In 1909, the Inn was enlarged. Jack London, formerly of the Hyde Murphy Company and by then the Superintendent of Building for the Penn-Mary Coal Company, supervised the addition of ten bedrooms to the top story. Each added room had two dormer windows (see second photo). As a safety feature for the additional floor, a steel fire escape was also added to the lower side of the Inn (see photos). The fire escape was manufactured by Taylor & Dean, a subsidiary of the Pittsburgh Iron & Wire Works Company, located on Market Street in Pittsburgh.
While many of the specifics about the Heilwood Inn remain unknown, we do know that it had a bar (and the only liquor license in town), a dining room, and of course, rented rooms. Some of the boarders included the Constabulary (a state police force established in 1905), which was stationed in Heilwood to protect the citizens from the notorious “Black Hand.”

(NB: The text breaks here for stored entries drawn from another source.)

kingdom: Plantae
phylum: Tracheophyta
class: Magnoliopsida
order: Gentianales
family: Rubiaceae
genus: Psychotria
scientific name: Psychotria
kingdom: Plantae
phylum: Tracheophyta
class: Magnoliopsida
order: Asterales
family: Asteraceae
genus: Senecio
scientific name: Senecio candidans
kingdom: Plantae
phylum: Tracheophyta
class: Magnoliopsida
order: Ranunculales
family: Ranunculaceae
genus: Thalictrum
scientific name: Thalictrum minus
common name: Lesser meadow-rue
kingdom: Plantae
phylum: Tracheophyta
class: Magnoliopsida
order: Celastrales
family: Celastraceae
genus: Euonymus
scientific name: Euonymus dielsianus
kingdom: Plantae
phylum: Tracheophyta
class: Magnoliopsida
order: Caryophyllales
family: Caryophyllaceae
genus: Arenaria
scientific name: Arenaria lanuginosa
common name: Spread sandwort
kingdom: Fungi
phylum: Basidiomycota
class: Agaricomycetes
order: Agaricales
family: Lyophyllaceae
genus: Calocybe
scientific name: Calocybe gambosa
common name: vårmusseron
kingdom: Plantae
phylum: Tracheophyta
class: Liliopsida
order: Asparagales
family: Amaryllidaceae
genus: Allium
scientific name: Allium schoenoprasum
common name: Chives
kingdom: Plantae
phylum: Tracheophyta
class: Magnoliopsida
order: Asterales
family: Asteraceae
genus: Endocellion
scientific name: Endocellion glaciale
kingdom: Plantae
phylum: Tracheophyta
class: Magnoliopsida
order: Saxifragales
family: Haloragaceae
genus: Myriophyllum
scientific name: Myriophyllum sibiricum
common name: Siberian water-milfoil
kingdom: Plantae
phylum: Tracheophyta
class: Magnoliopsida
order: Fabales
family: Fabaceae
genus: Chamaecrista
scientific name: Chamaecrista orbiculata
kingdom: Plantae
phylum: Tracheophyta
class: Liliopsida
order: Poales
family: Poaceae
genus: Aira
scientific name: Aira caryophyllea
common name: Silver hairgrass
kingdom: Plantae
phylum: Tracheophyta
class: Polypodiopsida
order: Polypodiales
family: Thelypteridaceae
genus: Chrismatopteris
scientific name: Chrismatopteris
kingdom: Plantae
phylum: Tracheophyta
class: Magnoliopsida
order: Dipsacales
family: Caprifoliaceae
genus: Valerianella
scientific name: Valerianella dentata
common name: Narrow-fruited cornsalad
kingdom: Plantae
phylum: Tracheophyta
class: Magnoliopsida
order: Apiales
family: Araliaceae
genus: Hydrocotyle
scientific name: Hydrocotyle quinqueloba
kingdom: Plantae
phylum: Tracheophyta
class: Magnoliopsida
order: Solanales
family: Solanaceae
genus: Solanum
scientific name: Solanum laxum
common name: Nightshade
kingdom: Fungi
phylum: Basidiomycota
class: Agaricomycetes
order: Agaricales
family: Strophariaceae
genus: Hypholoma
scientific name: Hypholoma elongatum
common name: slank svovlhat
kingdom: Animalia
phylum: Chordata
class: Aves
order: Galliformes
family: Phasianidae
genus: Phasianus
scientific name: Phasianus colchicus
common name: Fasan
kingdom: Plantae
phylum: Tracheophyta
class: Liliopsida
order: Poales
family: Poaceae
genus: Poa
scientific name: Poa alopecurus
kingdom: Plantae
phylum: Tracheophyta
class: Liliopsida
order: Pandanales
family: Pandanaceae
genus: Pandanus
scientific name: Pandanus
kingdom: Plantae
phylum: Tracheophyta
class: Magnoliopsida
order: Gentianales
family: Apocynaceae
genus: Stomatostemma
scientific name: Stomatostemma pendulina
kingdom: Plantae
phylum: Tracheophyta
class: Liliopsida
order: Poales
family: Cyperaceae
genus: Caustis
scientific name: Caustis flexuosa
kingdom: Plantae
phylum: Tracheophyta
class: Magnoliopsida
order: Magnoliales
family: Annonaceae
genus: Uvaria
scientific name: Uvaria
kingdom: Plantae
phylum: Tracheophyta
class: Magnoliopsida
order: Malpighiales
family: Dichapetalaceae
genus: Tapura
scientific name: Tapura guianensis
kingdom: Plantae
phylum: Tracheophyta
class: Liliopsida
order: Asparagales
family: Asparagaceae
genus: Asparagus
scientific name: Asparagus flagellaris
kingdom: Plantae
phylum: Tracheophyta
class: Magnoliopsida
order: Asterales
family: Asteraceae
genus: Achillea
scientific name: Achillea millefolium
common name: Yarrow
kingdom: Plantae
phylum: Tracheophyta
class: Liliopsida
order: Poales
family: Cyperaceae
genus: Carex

As an interesting sidenote, in a letter from the Heilwood Inn’s manager to the mine superintendent at the time, the manager stated that his wife “has gotten worked up to such a fever pitch with the… Constabulary, that we must make a change and find some other place for them to board.”
Joseph Robinson was the first manager (1906-07), followed by Timothy Van Belle (1907-08), Charles Nollenberger (1908-15), Vincent C.Burke (1916) and Charles McGinley (1917-24).
The Indiana Democrat, a weekly newspaper in nearby Indiana, carried the following ad in its April 18, 1917 edition: “Wanted a good first class cook, an assistant cook, and a laundress” and were instructed to contact “Charles McGinley, Hotel, Heilwood, Pennsylvania.”
In 1921, the Inn suffered a fire on the third floor that caused considerable smoke and water damage, but the building itself was saved.
Charles McGinley continued as manager of the Heilwood Inn until his death in 1924.
In April, 1926, a banquet was held in the Heilwood Inn to honor the recent graduates of a two year mine course. Among those honored were: Charles Covalesky; Eugene Croyle; Fred Haas; Ralph Muffley; Mike W. Thomas; W. T. Trinkley; Blair Muffley.
No further information can be found concerning the Inn’s operation between 1926 and 1932, when the Heilwood Inn was taken off the Pine Township Tax Records (indicating either a cessation of operations or the destruction of the building).